» **YOUR OBJECTIVE**:
Copy nothing from the entries below except the lines from the one containing "left eye: (234, 196)" through the one containing "right elbow: (158, 393)", and copy those exactly.
(Beginning of SUPPLIED RECORDS)
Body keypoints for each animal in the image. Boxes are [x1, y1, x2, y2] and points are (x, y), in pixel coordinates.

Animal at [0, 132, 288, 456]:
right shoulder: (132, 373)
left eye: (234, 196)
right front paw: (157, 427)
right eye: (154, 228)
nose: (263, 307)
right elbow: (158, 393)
(End of SUPPLIED RECORDS)
(Beginning of SUPPLIED RECORDS)
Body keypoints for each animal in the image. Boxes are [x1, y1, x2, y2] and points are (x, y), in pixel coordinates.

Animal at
(End of SUPPLIED RECORDS)
» **FINISHED TASK**:
left eye: (234, 196)
right front paw: (157, 427)
right eye: (154, 228)
nose: (263, 307)
right elbow: (158, 393)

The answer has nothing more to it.